Fig. 4.. The lateral gates of Der1 and Hrd1 face one another in a thinned membrane region.

(A) Space-filling model of the membrane-embedded region of the Hrd1~Usa1-Der1-Hrd3 sub-complex, viewed from the side. The blue lines indicate the membrane boundaries. Hrd3 was omitted for clarity. (B) As in (A), but cut through the middle of the space-filling model. (C) Side view of the unsharpened EM map, cut through the middle of the micelle. Helices of Der1 and Hrd1 are shown as cartoons. (D) Snap-shot of an all-atom unrestrained MD simulation of the Hrd1-Der1 complex in a membrane consisting of a 1:1 mixture of POPC and DOPC. The MD simulation was performed for 1.2 μs.
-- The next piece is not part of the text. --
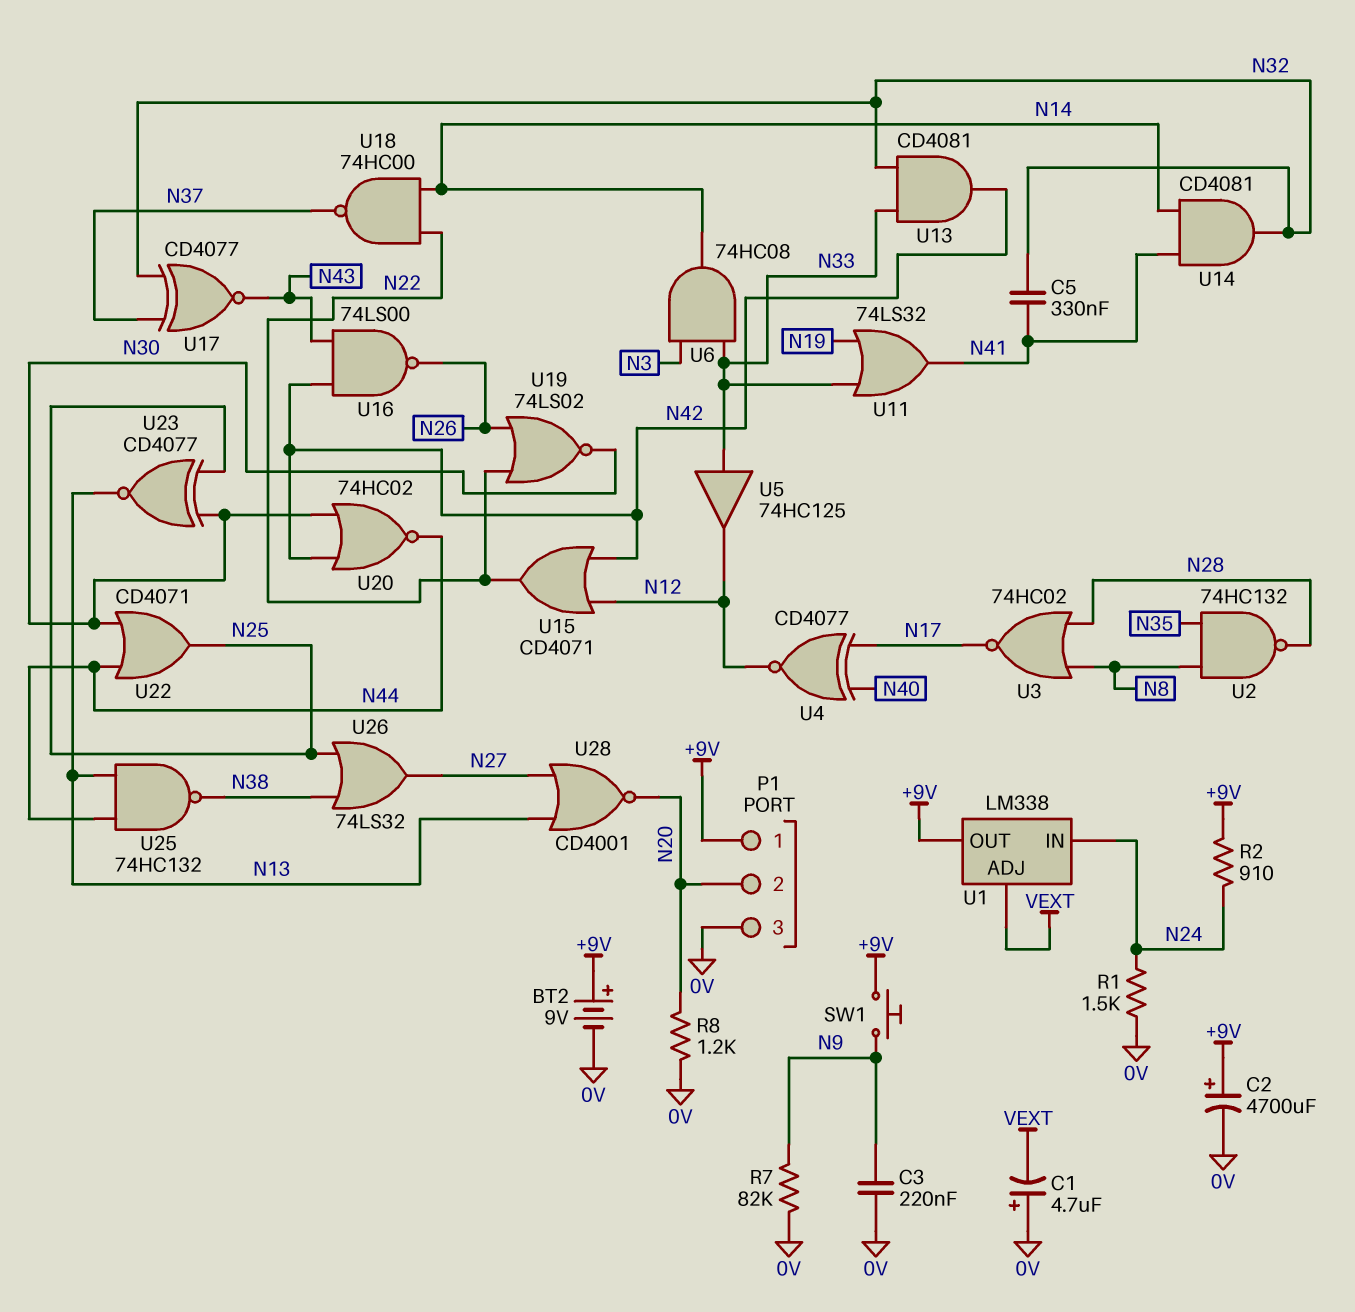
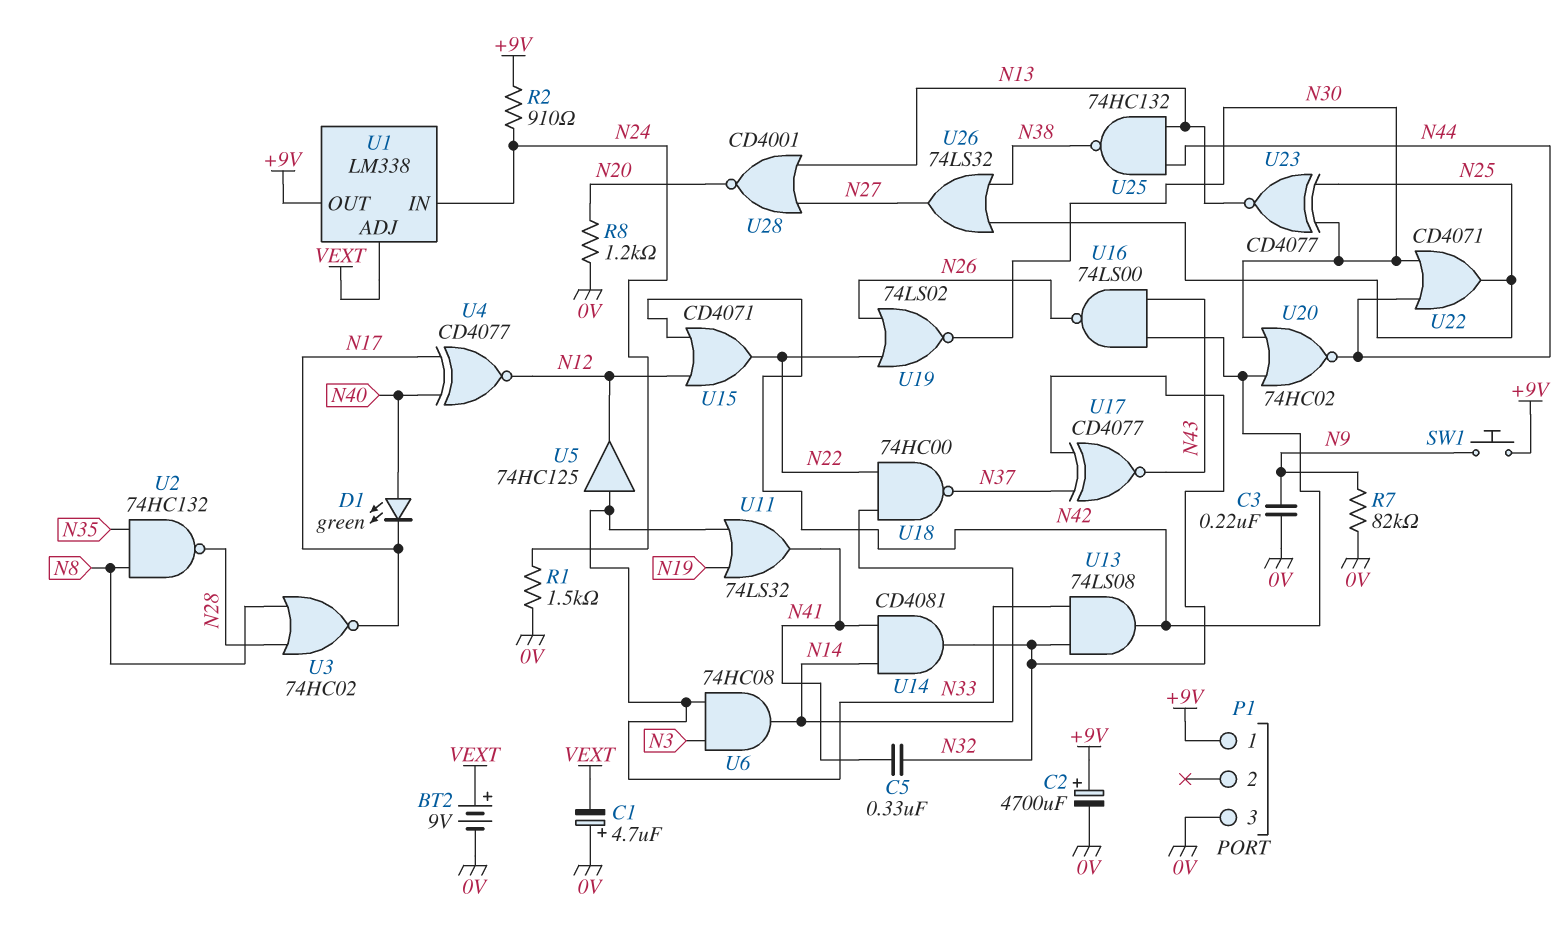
BT2: 9V (plus +9V, minus 0V) -> 9V (plus VEXT, minus 0V)
D1: none -> LED green (A N40, K N17)
P1 pin 2: N20 -> none
U13: AND CD4081 (in N32, in N33, out N42) -> AND 74LS08 (in N32, in N33, out N42)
Shown is a side view with Hrd1 and Der1 in cartoon representation, phosphorus atoms in lipid head groups as green spheres, and lipid tails as green lines. (E) Cryo-EM map of the monomeric Hrd1-Hrd3 complex, filtered to 12 Å, with the surrounding micelle in light blue. The micelle is locally distorted at the lateral gate of the cytosolic Hrd1 cavity (arrow). (F) As in (D), but for Hrd1 alone. The MD simulation was performed for 1 μs. (G) Side-view of a transparent space-filling Der1 model with helices in cartoon representation. Hydrophilic regions are shown in orange and hydrophilic residues mutated in TM2 as balls. In the right panel, wild-type Der1 or mutants were expressed from low-copy CEN plasmids and tested in cycloheximide-chase experiments for CPY* degradation in cells lacking Der1. Shown are means and standard deviations of three independent experiments. Note that mutation to hydrophobic amino acids reduces ERAD-L, whereas mutation to other hydrophilic residues has no effect.

Fig. 5.. Cryo-EM structure of a Hrd3-Yos9 sub-complex.

(A) Cryo-EM map showing Hrd3 and Yos9 in two different views. Shown is an overlay of the sharpened (contoured at 0.026) and unsharpened map (contoured at 0.009) (in color and grey, respectively). The domains of Yos9 are labeled. (B) Cartoon models for Hrd3 and the Yos9 domains, viewed as in (A). (C) Space-filling model for the complex of Hrd3 and Yos9, viewed from the side (left) and from the membrane (right). The glycan-binding site in the MRH domain of Yos9 is highlighted by a star, and the putative polypeptide-binding groove of Hrd3 is indicated.

Fig. 6.. Composite Hrd1 complex structure and substrate interaction.

(A) Side view of the composite space-filling model for the entire Hrd1 complex, based on the structures of the Hrd1~Usa1-Der1-Hrd3 and Hrd3-Yos9 sub-complexes. Hrd3 was used to align the structures. (B) Position of an ERAD-L substrate, a fusion of a shortened version of CPY* (sCPY*) and DHFR (sCPY*-DHFR), in the Hrd1 complex, as deduced from photo-crosslinking experiments (11). Photo-reactive probes were incorporated at different positions of sCPY*-DHFR. These positions crosslinked to Hrd1 complex components, as indicated in the scheme (red/yellow dots; the glycan attachment site is labeled as position 0). The DHFR part remains in the ER lumen (11). A flexible segment of Hrd3 is shown as a dotted line. (C) Positions of Hrd1 and Der1 interacting with sCPY*-DHFR, as deduced from photo-crosslinking experiments with probes in Hrd1 (Fig. S16; residues in red) or in Der1 (22) (residues in green). (D) Model for the different stages during retro-translocation of an ERAD-L substrate (for details, see text).